__EXERCISE DESCRIPTION__: All of the records listed below should be retyped exactly.

Saved entries:

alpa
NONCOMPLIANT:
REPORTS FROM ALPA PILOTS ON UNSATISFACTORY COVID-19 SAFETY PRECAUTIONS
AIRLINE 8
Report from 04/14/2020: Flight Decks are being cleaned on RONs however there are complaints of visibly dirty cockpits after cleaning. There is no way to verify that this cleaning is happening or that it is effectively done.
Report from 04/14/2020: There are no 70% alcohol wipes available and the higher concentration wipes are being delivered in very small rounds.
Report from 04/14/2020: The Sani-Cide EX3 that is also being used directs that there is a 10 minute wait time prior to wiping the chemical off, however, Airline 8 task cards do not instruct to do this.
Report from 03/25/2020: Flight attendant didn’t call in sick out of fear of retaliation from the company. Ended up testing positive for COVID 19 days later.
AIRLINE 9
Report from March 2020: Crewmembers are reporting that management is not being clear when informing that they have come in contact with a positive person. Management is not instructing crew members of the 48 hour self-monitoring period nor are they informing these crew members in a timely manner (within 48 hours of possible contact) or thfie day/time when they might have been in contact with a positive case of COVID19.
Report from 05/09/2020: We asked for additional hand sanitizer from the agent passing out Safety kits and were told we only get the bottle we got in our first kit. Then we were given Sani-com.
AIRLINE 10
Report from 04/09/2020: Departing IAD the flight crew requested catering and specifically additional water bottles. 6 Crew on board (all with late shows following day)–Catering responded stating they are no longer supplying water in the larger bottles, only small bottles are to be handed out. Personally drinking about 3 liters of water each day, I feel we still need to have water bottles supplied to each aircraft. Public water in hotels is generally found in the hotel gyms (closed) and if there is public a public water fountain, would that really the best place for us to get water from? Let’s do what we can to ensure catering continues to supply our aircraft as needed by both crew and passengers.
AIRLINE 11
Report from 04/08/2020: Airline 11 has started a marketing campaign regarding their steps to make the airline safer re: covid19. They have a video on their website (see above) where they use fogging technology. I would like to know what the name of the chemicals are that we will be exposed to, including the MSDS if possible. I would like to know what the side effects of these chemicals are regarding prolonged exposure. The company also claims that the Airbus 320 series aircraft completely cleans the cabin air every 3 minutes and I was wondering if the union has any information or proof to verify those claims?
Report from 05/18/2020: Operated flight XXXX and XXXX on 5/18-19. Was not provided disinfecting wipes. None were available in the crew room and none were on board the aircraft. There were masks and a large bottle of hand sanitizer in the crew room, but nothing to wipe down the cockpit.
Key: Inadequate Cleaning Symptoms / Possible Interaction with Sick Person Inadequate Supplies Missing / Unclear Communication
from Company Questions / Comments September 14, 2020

__REPLY TO THE EXERCISE__:
alpa
NONCOMPLIANT:
REPORTS FROM ALPA PILOTS ON UNSATISFACTORY COVID-19 SAFETY PRECAUTIONS
AIRLINE 8
Report from 04/14/2020: Flight Decks are being cleaned on RONs however there are complaints of visibly dirty cockpits after cleaning. There is no way to verify that this cleaning is happening or that it is effectively done.
Report from 04/14/2020: There are no 70% alcohol wipes available and the higher concentration wipes are being delivered in very small rounds.
Report from 04/14/2020: The Sani-Cide EX3 that is also being used directs that there is a 10 minute wait time prior to wiping the chemical off, however, Airline 8 task cards do not instruct to do this.
Report from 03/25/2020: Flight attendant didn’t call in sick out of fear of retaliation from the company. Ended up testing positive for COVID 19 days later.
AIRLINE 9
Report from March 2020: Crewmembers are reporting that management is not being clear when informing that they have come in contact with a positive person. Management is not instructing crew members of the 48 hour self-monitoring period nor are they informing these crew members in a timely manner (within 48 hours of possible contact) or thfie day/time when they might have been in contact with a positive case of COVID19.
Report from 05/09/2020: We asked for additional hand sanitizer from the agent passing out Safety kits and were told we only get the bottle we got in our first kit. Then we were given Sani-com.
AIRLINE 10
Report from 04/09/2020: Departing IAD the flight crew requested catering and specifically additional water bottles. 6 Crew on board (all with late shows following day)–Catering responded stating they are no longer supplying water in the larger bottles, only small bottles are to be handed out. Personally drinking about 3 liters of water each day, I feel we still need to have water bottles supplied to each aircraft. Public water in hotels is generally found in the hotel gyms (closed) and if there is public a public water fountain, would that really the best place for us to get water from? Let’s do what we can to ensure catering continues to supply our aircraft as needed by both crew and passengers.
AIRLINE 11
Report from 04/08/2020: Airline 11 has started a marketing campaign regarding their steps to make the airline safer re: covid19. They have a video on their website (see above) where they use fogging technology. I would like to know what the name of the chemicals are that we will be exposed to, including the MSDS if possible. I would like to know what the side effects of these chemicals are regarding prolonged exposure. The company also claims that the Airbus 320 series aircraft completely cleans the cabin air every 3 minutes and I was wondering if the union has any information or proof to verify those claims?
Report from 05/18/2020: Operated flight XXXX and XXXX on 5/18-19. Was not provided disinfecting wipes. None were available in the crew room and none were on board the aircraft. There were masks and a large bottle of hand sanitizer in the crew room, but nothing to wipe down the cockpit.
Key: Inadequate Cleaning Symptoms / Possible Interaction with Sick Person Inadequate Supplies Missing / Unclear Communication
from Company Questions / Comments September 14, 2020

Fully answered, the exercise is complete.